Requirement 1:
Answer these from the passage on the film Baby Assassins 2 Babies:
(a) Which insurance scheme were Chisato and Mahiro moved onto when they graduated high school?
(b) Who are Yuri and Makoto not yet admitted to?
(c) What is the name of Yuri and Makoto's boss?
Requirement 2: How would you render this sentence from the Baby Assassins 2 Babies passage in Spanish: "The problem is that Yuri and Makoto are subcontractors not yet admitted to the Assassins Guild which means they don’t get access to the best jobs and have no workplace protections."
Requirement 3: Carry on the passage about the film Baby Assassins 2 Babies from the point where it stops.

Given passage:
+---+

Chisato (Akari Takaishi) and Mahiro (Saori Izawa) continue to struggle with everyday life in Yugo Sakamoto’s sequel to the hugely popular slacker comedy action fest, Baby Assassins, Baby Assassins 2 Babies (ベイビーわるきゅーれ2ベイビー, Baby Valkyrie 2 Baby). A deadpan satire on institutional bureaucracy in the underground hitman society, the film sees the girls targeted by a pair of rivals that in any other film may be the heroes of the story only this time around they’re hapless challengers whose attempt game the system only results in more chaos and misery. 

Beginning to get their act together, the girls are still it seems completely hopeless at managing their money and are suddenly faced not only with a hugely expensive bill for a gym membership they took out five years previously and forgot to cancel, but also reminded that they were upgraded from the “Jolly” insurance scheme to the “Merry” insurance scheme when they graduated high school so their payment information has expired and needs updating. It’s this extreme set of circumstances that lead to them being in a bank at the moment it is robbed by a pair of fugitive thieves. The terms of their assassins contract forbid them from using their skills outside of the job, but they can’t afford to wait any longer and decide to tackle the robbers so they can send their transfer through before the deadline but end up getting suspended for their pains. While suspended they’re forbidden from killing anyone and get no salary so they’re back where they started looking for part-time jobs to help make ends meet. 

Their predicament is mirrored by antagonists Yuri (Joey Iwanaga) and Makoto (Tatsuomi Hamada) who as the film opens end up killing completely the wrong gangsters because of a logistical mixup. The problem is that Yuri and Makoto are subcontractors not yet admitted to the Assassins Guild which means they don’t get access to the best jobs and have no workplace protections. Essentially what they want is to join the union, but they aren’t qualified so their boss, Akagi (Junpei Hashino), comes up with the neat idea of knocking off Chisato and Mahiro to free up their spots in the Guild.

+---+

Records supplied:
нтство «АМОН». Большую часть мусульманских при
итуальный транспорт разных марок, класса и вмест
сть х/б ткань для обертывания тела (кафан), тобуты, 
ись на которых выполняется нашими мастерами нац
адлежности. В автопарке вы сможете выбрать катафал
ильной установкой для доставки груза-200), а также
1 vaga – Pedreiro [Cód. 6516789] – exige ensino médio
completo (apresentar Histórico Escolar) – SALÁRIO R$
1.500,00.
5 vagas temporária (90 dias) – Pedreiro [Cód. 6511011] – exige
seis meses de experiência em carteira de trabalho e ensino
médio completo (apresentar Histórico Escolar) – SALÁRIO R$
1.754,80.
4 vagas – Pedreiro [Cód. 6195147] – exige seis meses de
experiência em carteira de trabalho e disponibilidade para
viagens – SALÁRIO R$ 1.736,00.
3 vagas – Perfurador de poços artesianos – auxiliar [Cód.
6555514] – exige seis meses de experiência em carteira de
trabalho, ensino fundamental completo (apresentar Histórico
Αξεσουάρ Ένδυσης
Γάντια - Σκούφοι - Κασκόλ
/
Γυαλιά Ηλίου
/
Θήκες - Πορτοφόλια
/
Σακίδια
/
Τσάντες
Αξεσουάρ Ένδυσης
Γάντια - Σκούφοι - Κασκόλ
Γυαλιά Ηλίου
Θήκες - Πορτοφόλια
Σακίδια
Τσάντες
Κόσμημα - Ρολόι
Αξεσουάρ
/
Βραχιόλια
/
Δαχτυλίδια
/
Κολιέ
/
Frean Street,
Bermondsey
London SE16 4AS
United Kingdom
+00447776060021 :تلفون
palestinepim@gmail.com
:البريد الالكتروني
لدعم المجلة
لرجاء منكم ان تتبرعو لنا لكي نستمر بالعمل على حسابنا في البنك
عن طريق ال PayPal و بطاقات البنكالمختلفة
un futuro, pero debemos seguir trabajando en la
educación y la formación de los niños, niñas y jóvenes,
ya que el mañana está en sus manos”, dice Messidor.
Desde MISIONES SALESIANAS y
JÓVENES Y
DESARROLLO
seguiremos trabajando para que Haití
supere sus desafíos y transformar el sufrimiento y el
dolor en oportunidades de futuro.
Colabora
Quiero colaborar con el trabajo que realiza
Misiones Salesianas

+---+

Response box 1:
(a) The "Merry" insurance scheme.
(b) The Assassins Guild.
(c) Akagi.

Response box 2: El problema es que Yuri y Makoto son subcontratistas que aún no han sido admitidos en el Gremio de Asesinos, lo que significa que no tienen acceso a los mejores trabajos ni cuentan con protección laboral.

Response box 3:
Sakamoto has great fun satirising Assassin’s Guild bureaucracy as the girls are constantly forced to reference their contract through Mr Susano (Tsubasa Tobinaga) and his little blue book to figure out what is and isn’t allowed in their lives as top hit women. Meanwhile, they’re once again forced to try and live “normally” and find they aren’t very good it at it while having to take quite literally odd jobs as shopping arcade mascots managed by a weird old man (Tetsu Watanabe) obsessed with Masaki Suda and the film We Made a Beautiful Bouquet which becomes something of a running gag. Both Chisato and Mahiro and Yuki and Makoto reflect on the strange cafe hierarchy of being offered a selection of tiered menu sets at escalating prices all the way from basic chicken to barbecued meats as reflective of a wealth-based social system while the boys continue to vacillate over asking out the pretty waitress. 

It’s kill or be killed but the girls know on some level that the guys are just like them and even quite good hitmen for “amateurs” so it’s a shame they have to die for having attacked and nearly killed one of their friends. After sorting out who’s won through a high octane series of shootouts and one on one fights, the four sit down on the ground and share snacks while waiting for the inevitable like they’d just been having a violent picnic while hanging out in a disused warehouse. Even the losers seem to accept their fates, acknowledging that they’ve lost in a fair fight and making no further attempt to resist.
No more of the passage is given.